Yes, Virginia, there is a book about your loss to Chaminade

The front page of the Honolulu Star-Bulletin sports section the day after Chaminade stunned top-ranked Virginia at the Blaisdell Arena. / Star-Bulletin file

Jack Danilewicz’s byline is likely familiar to you if you read the sports pages of the Honolulu Star-Bulletin in the 1990s and early 2000s. In recent years, his stories about high school sports have also appeared on Midweek’s web site.

I was spurred to give him a call by his mother and stepfather, Lynn and Len Scaduto. They approached me with great news after a recent University of Hawaii basketball game: Danilewicz had finally found a publisher for a book he’s been working on for decades.

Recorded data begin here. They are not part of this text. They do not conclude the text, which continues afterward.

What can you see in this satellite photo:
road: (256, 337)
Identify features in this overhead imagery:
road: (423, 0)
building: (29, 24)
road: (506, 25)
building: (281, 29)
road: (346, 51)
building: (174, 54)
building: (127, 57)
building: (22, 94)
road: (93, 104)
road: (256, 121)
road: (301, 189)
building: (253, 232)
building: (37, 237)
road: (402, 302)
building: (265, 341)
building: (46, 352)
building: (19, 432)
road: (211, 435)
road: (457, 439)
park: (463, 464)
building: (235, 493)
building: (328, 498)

The subject is a very worthy one and sure to sell quite a few copies here in Hawaii; it’s Chaminade’s monumental victory over Virginia in 1982, still considered by many the greatest upset in the history of college basketball … some even say in all of sports.

You can’t blame Danilewicz if he thought “The Greatest Upset Never Seen” might have been the book never seen. He estimates that the University of Nebraska Press which signed him to write the 308-page hardcover was his 15th pitch since he started researching the topic nearly 25 years ago.

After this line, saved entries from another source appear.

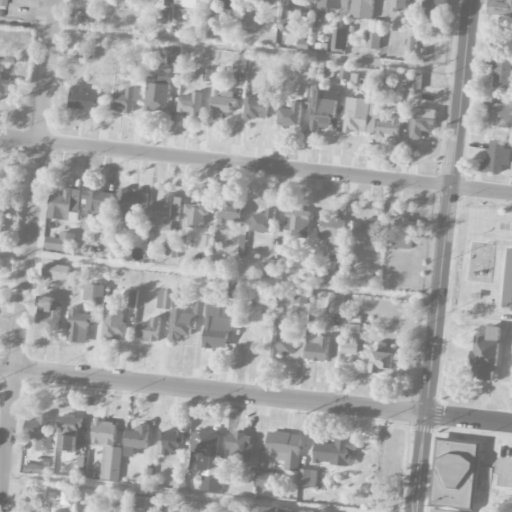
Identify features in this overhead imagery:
building: (1, 3)
building: (187, 3)
building: (290, 5)
building: (397, 5)
building: (328, 8)
building: (500, 8)
building: (362, 9)
building: (434, 9)
building: (93, 13)
building: (163, 17)
building: (374, 35)
building: (337, 41)
road: (231, 47)
building: (174, 56)
building: (240, 62)
building: (502, 74)
building: (4, 84)
building: (370, 85)
building: (157, 94)
building: (81, 99)
building: (126, 99)
building: (189, 105)
building: (222, 105)
building: (256, 109)
building: (321, 110)
building: (500, 112)
building: (289, 116)
building: (360, 116)
building: (422, 122)
building: (389, 128)
building: (496, 158)
road: (255, 166)
building: (97, 203)
building: (65, 206)
building: (132, 207)
building: (230, 211)
building: (165, 214)
building: (195, 214)
building: (263, 222)
building: (2, 223)
building: (297, 224)
building: (332, 229)
building: (365, 231)
building: (404, 234)
building: (206, 242)
building: (60, 243)
building: (242, 245)
building: (171, 249)
road: (442, 255)
road: (29, 256)
building: (0, 267)
building: (270, 268)
building: (55, 271)
road: (219, 275)
building: (334, 277)
building: (508, 282)
building: (235, 291)
building: (94, 295)
building: (300, 297)
building: (129, 299)
building: (164, 301)
building: (335, 304)
building: (48, 314)
building: (185, 322)
building: (114, 326)
building: (79, 327)
building: (217, 327)
building: (149, 331)
building: (282, 342)
building: (317, 348)
building: (349, 349)
building: (485, 355)
building: (386, 361)
road: (255, 397)
building: (69, 432)
building: (39, 433)
building: (104, 433)
building: (136, 440)
building: (169, 444)
building: (239, 447)
building: (284, 449)
building: (334, 453)
building: (207, 460)
building: (110, 464)
building: (26, 468)
building: (455, 477)
building: (307, 479)
building: (264, 480)
building: (248, 481)
road: (170, 493)
building: (147, 504)
building: (268, 509)
building: (292, 511)
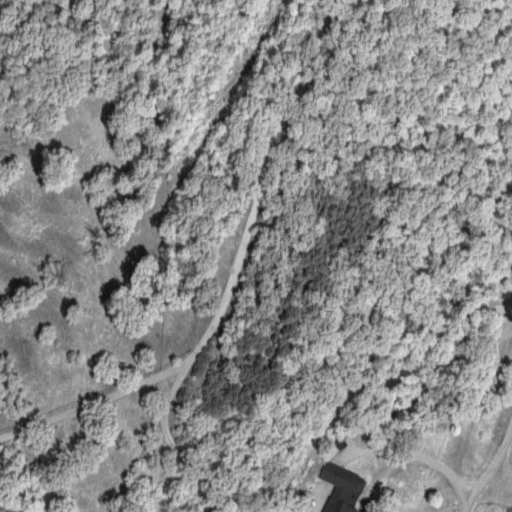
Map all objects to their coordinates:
road: (124, 245)
road: (228, 278)
road: (139, 438)
road: (181, 459)
building: (345, 487)
road: (304, 503)
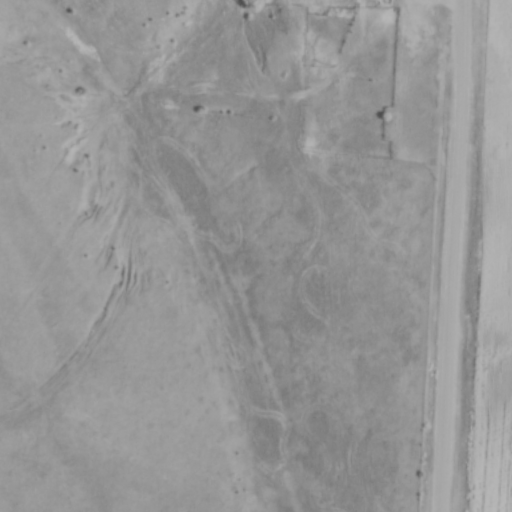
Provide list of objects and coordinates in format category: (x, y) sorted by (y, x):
road: (452, 256)
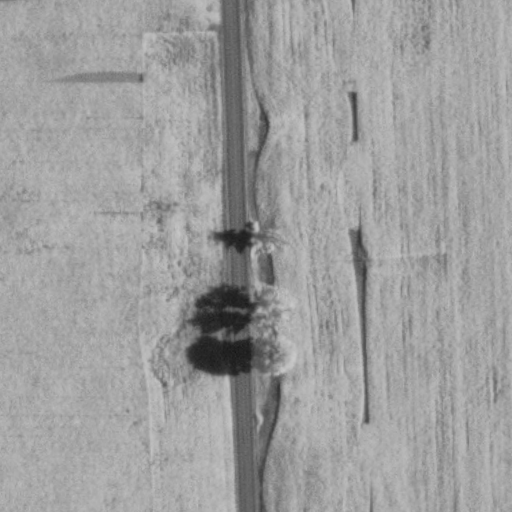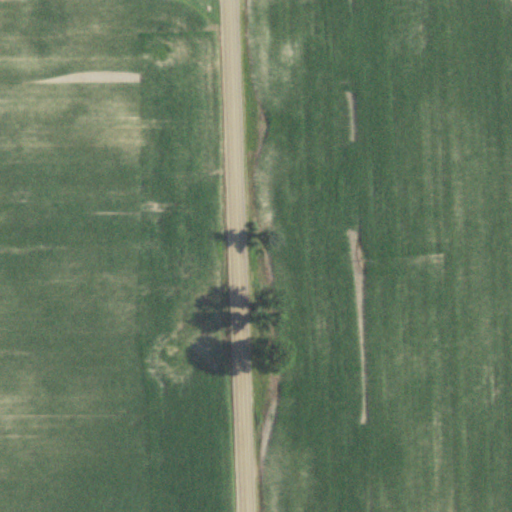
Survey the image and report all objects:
road: (237, 256)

“I had floated the proposal out there off-and-on for quite a few years,” said Danilewicz, 50, who is now a part-time Hawaii resident and in addition to writing, worked with special needs children in Aiea.

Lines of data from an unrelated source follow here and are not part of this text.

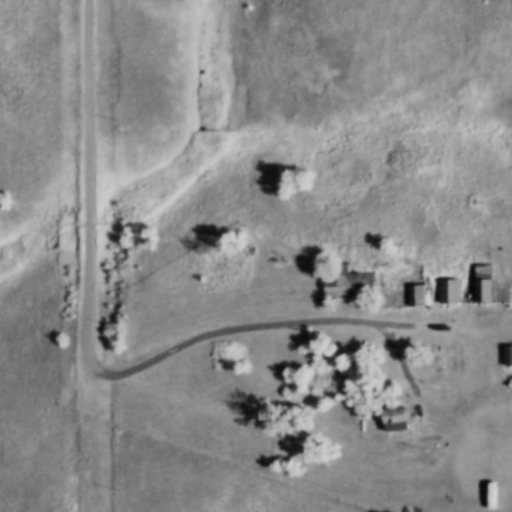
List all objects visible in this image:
road: (88, 187)
building: (226, 259)
building: (485, 284)
building: (354, 285)
building: (449, 292)
road: (463, 331)
road: (247, 332)
building: (235, 355)
building: (509, 356)
building: (400, 420)
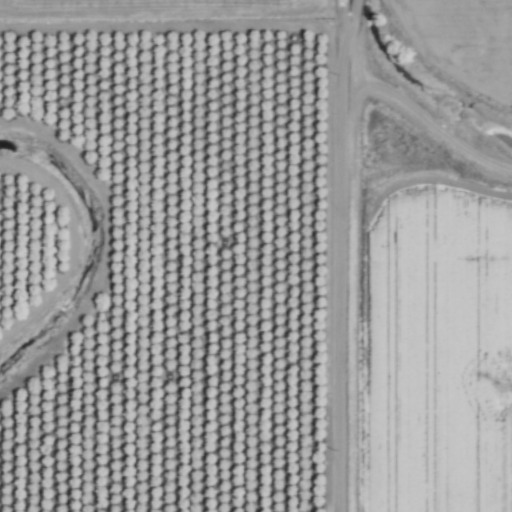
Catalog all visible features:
road: (337, 256)
power tower: (500, 388)
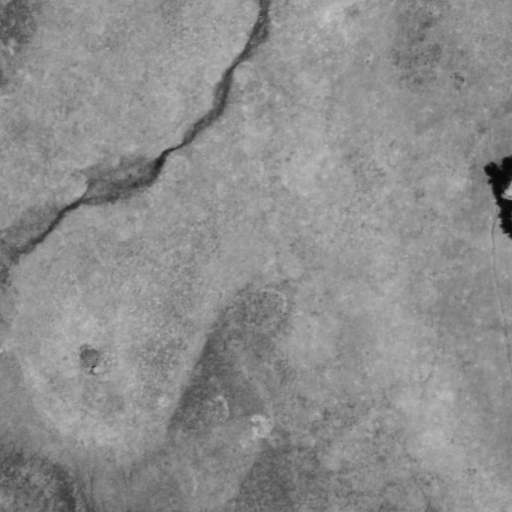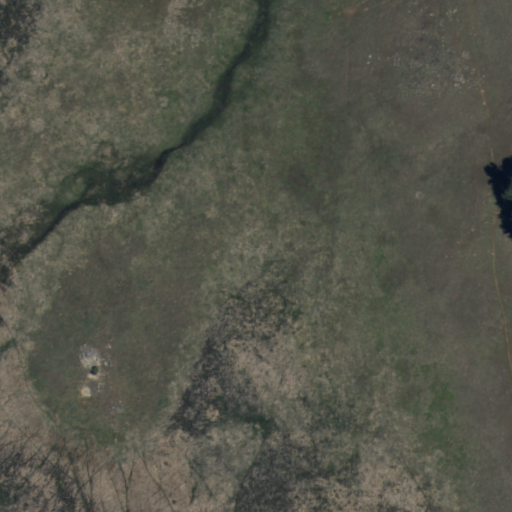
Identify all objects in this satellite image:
road: (484, 290)
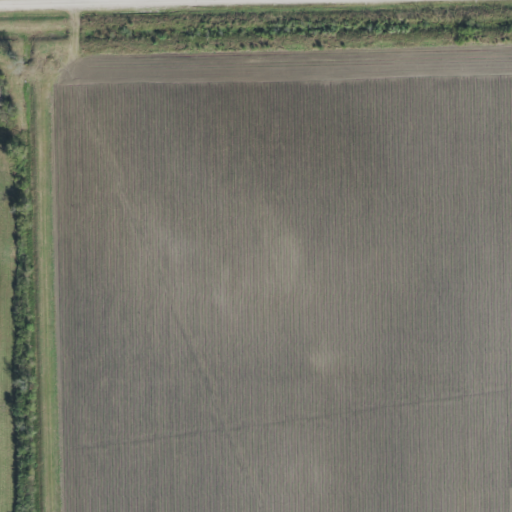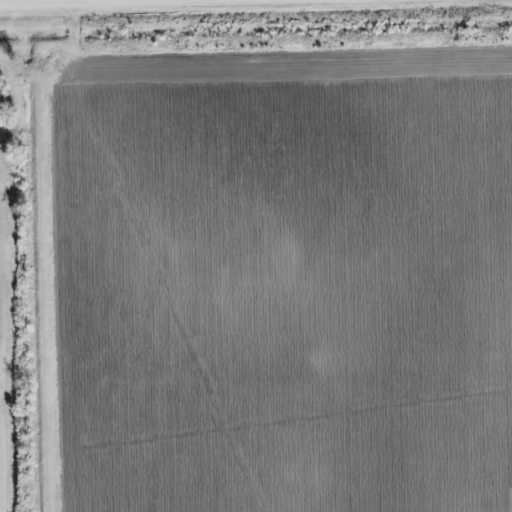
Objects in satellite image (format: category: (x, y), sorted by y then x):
road: (106, 2)
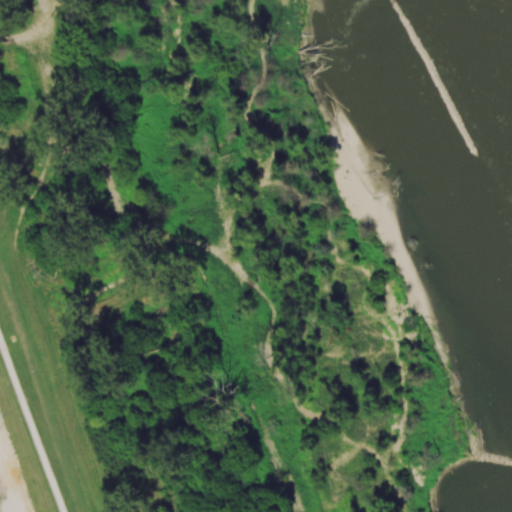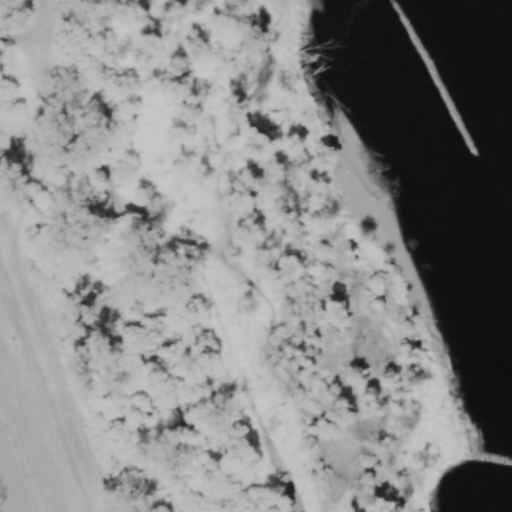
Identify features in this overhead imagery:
road: (30, 422)
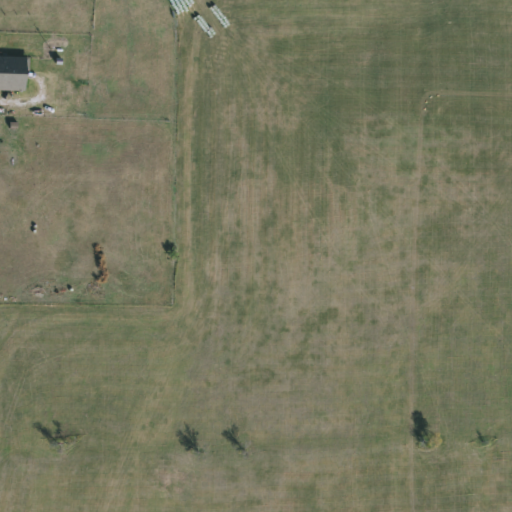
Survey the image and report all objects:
building: (11, 74)
building: (11, 74)
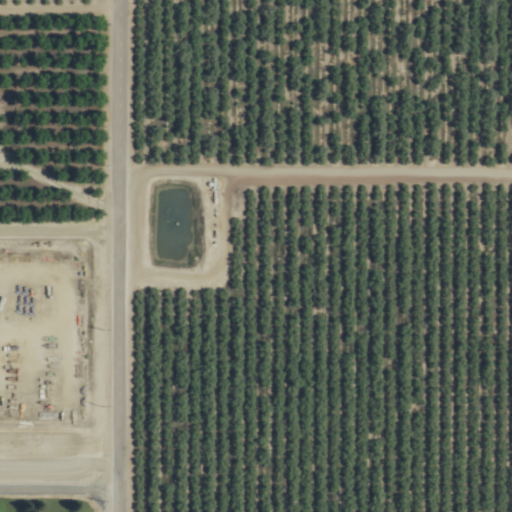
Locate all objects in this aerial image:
road: (371, 172)
road: (179, 175)
road: (64, 237)
road: (128, 255)
crop: (255, 255)
road: (221, 269)
road: (0, 464)
road: (63, 489)
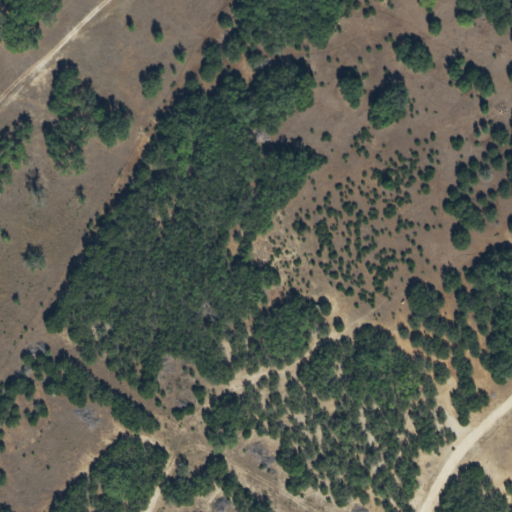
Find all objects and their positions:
road: (463, 453)
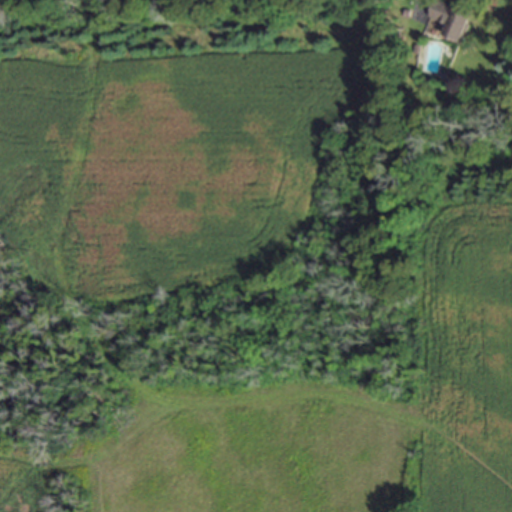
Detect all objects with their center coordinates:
building: (453, 18)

“I did a lot of the research between 1995 and 2001,” the first-time book author said. “The book was written over a seven-month period. I finished last May.”

Ralph Sampson and Virginia’s coach at the time, Terry Holland, are among the 35 people Danilewicz interviewed. But the book is also about more than just the Chaminade-Virginia game; it covers the entire 1982-83 Chaminade season, and its legacy.


Chaminade’s then-athletic director Mike Vasconcellos and assistant coaches Pete Smith and Will Pounds have since died. But the book includes their perspectives, since Danilewicz interviewed them in the 1990s. The same is true for Star-Bulletin sportswriter Jim Easterwood, who was one of the few reporters to cover the upset, and ESPN’s Tom Mees, who was first to report the outcome of the game nationally.

“The Greatest Upset Never Seen” is in final editing phases and will be published this fall, Danilewicz said.